Open Source

Qwen3.5-35B-A3B-Uncensored-FernflowerAI-GGUF

A single training bug in two tensors was crippling one of 2024's most advanced open-source AI models.

Deep Dive

A developer known as LuffyTheFox (FernflowerAI) has diagnosed and repaired a critical flaw in the highly anticipated Qwen3.5-35B-A3B-Uncensored model, a sophisticated open-weight AI. The model, known for its uncensored outputs and hybrid architecture combining Mixture of Experts (MoE) with DeltaNet recurrent layers, was suffering from a bizarre failure mode: it would perform well on short prompts but rapidly degrade in longer conversations, producing nonsensical 'philosophizing' and broken code. After two weeks of forensic analysis, the root cause was traced to just two specific tensors in the model's 36th and 37th layers. Due to an anomaly in the AdamW optimization process, these tensors had drifted to a scale approximately 60% higher than normal, catastrophically corrupting the hidden state in the recurrent DeltaNet layers and causing the model to forget context almost immediately.

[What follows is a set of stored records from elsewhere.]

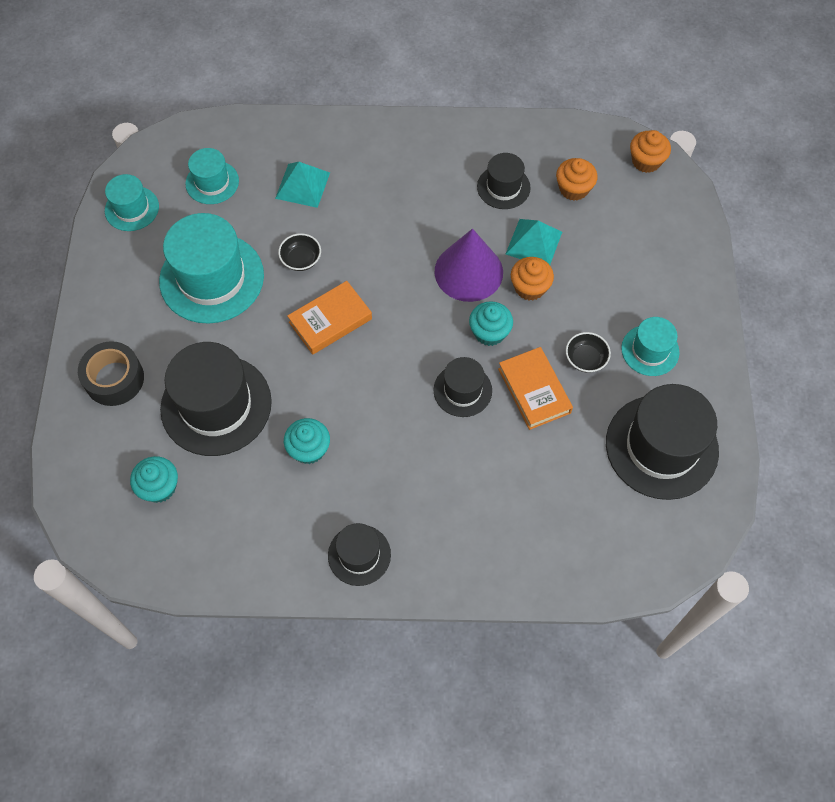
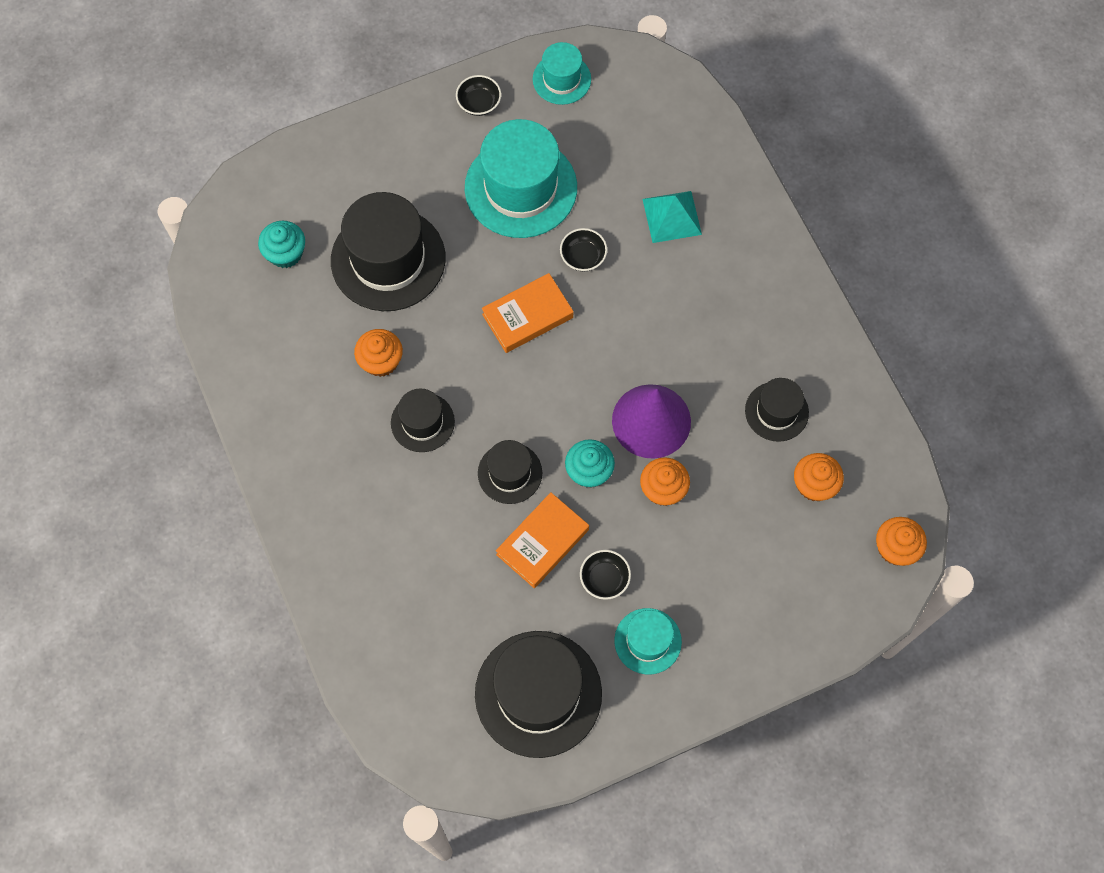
camera: 65 degrees right, 5 degrees up
black tape [78,341,144,406] -> none
turquoise hat [185,148,239,204] -> none
turquoise cupcake [284,418,330,464] -> orange cupcake [354,329,403,377]
orange book [287,281,372,355] -> orange book turned 60 degrees counterclockwise [482,273,573,353]
black hat [328,523,391,586] -> black hat moved to [391,388,455,452]
turquoise pyramid [506,219,562,265] -> none
none -> black bowl [456,75,501,116]

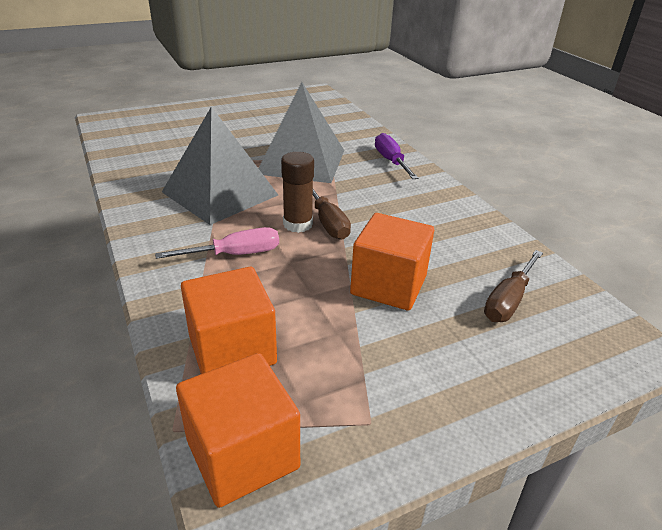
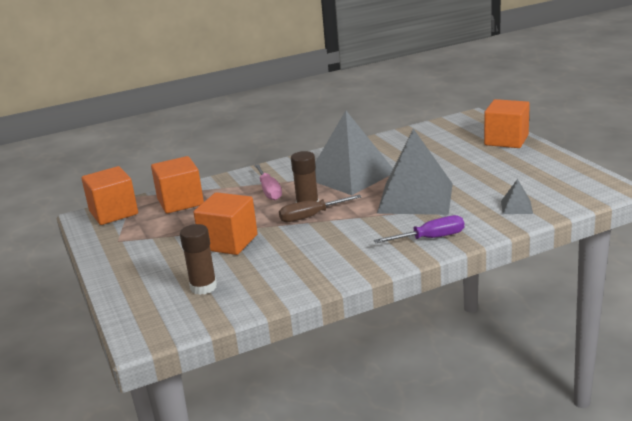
camera: 95 degrees right, 10 degrees down
brown screwdriver [484,250,543,322] -> brown glue stick [180,224,217,295]
none -> orange cube [484,99,530,148]
none -> grey pyramid [501,179,533,214]

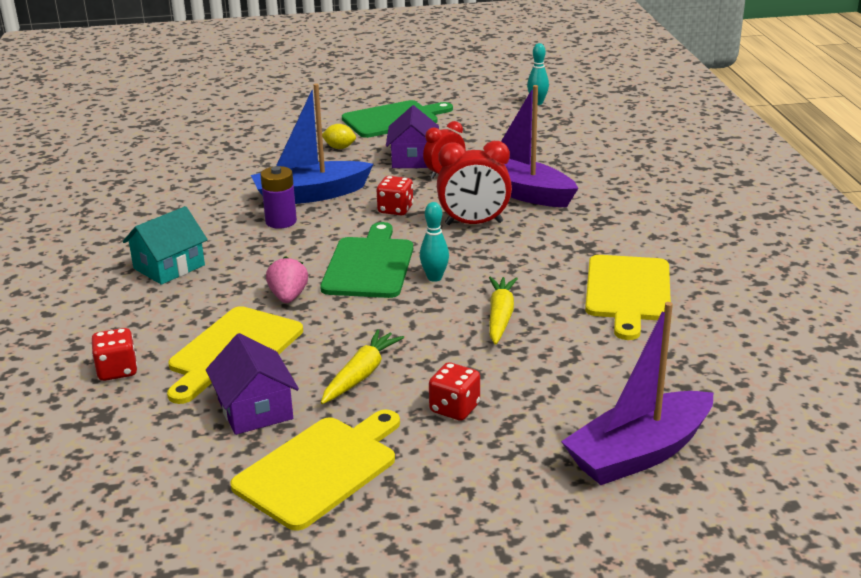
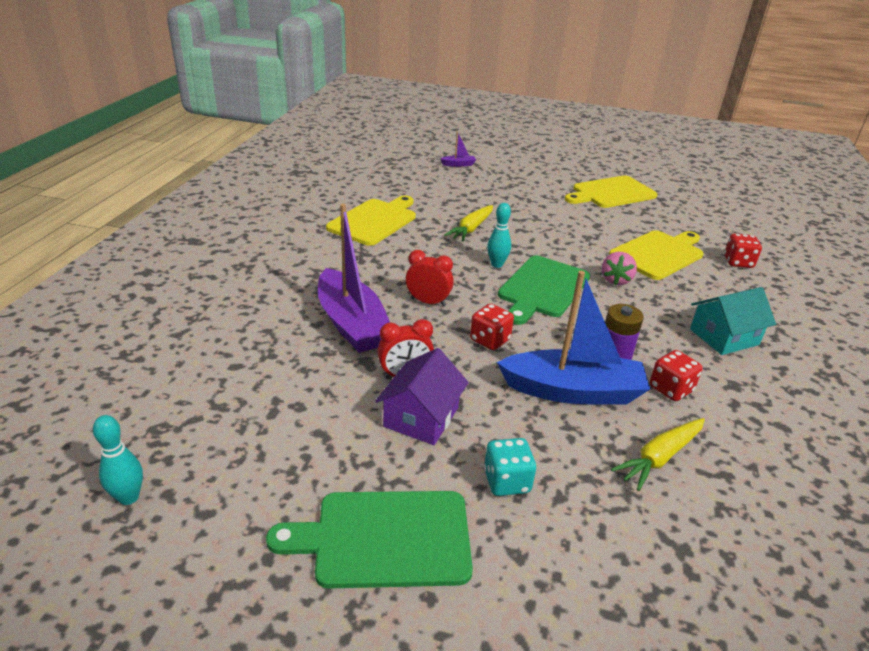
camera: 160 degrees left, 5 degrees up
purple house [206,333,299,435] -> none
yellow carrot [321,329,404,404] -> yellow carrot moved to [611,418,705,491]
yellow lemon [322,124,356,149] -> turquoise dice [484,438,536,496]
red dice [429,362,480,421] -> red dice moved to [650,350,703,401]
red clock [437,141,512,225] -> red clock [406,250,454,306], size x0.66
purple boat [561,302,713,485] -> purple boat [440,132,476,167], size x0.42

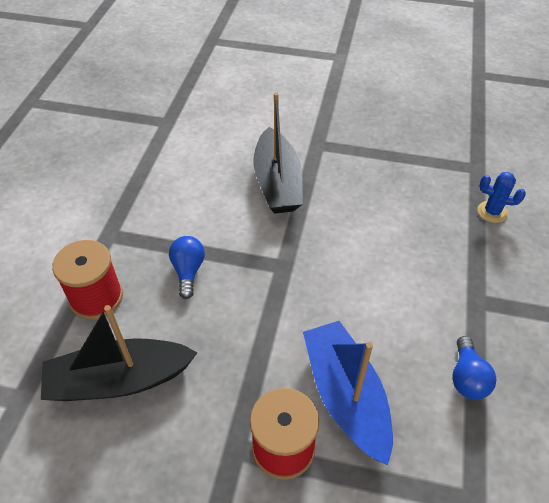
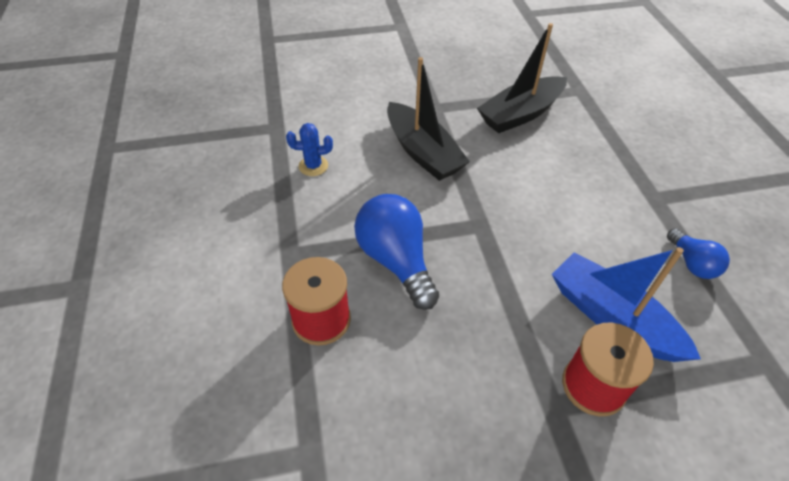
camera: 25 degrees left, 0 degrees up
black boat [41,305,197,401] -> black boat moved to [477,23,567,133]
blue light bulb [169,236,205,299] -> blue light bulb [354,194,439,310], size x1.78
blue cactus [478,172,526,223] -> blue cactus moved to [286,123,333,176]

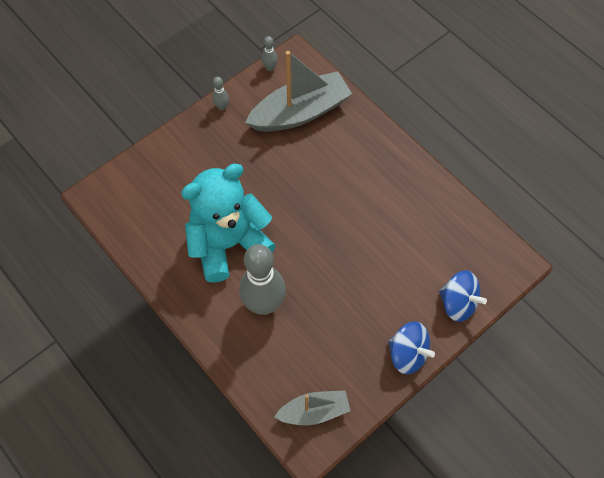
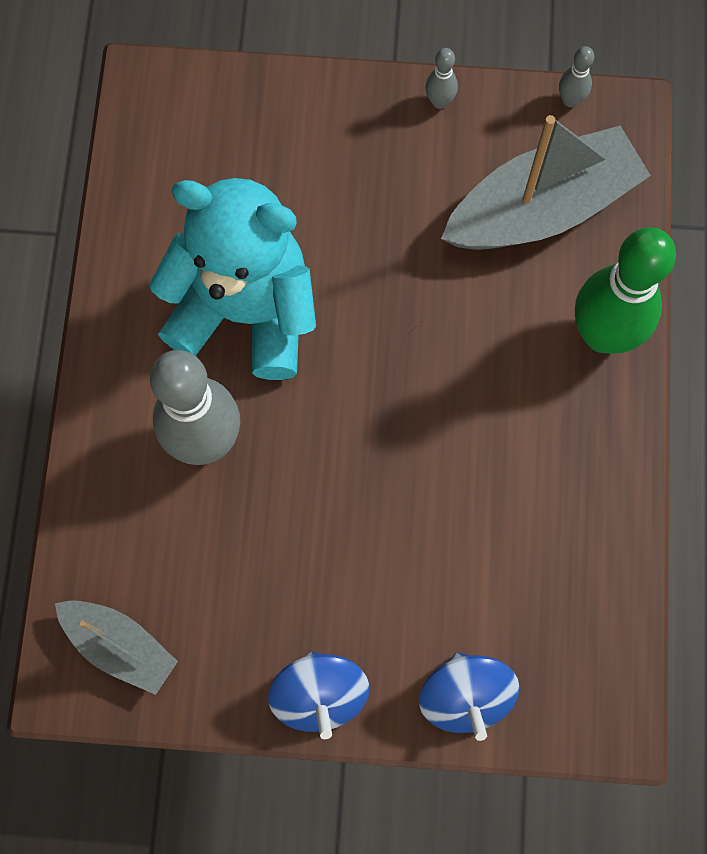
camera: 45 degrees right, 10 degrees up
grey boat [245,51,352,132] -> grey boat turned 45 degrees counterclockwise [441,115,651,250]
none -> green bowling pin [575,227,676,354]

The fix was surgically precise: scaling only the two errant tensors back to their expected values, leaving the other 489 tensors untouched. This single adjustment resulted in an 88.6% reduction in the model's error rate, transforming its performance. Long conversations now remain coherent, and code generation functions correctly. The developer has released the corrected model weights on HuggingFace alongside an optimized system prompt and chat template that supports tool calling. This incident serves as a critical case study for the AI community, highlighting how subtle training artifacts can cripple even the most advanced model architectures and underscoring the importance of rigorous weight inspection, especially for complex hybrid designs like MoE + recurrent networks.

Key Points
  • A training bug in just 2 of 491 tensors caused an 88.6% error rate in the Qwen3.5-35B-A3B model's long-context performance.
  • The bug was specific to the AdamW optimizer's interaction with rare experts in the final layers of the hybrid MoE + DeltaNet architecture.
  • The surgical fix fully restored the model's capability for coherent long conversations and code generation, unlocking its intended potential.

Why It Matters

This demonstrates how minor training flaws can cripple cutting-edge AI, emphasizing the need for meticulous model validation and open-source debugging.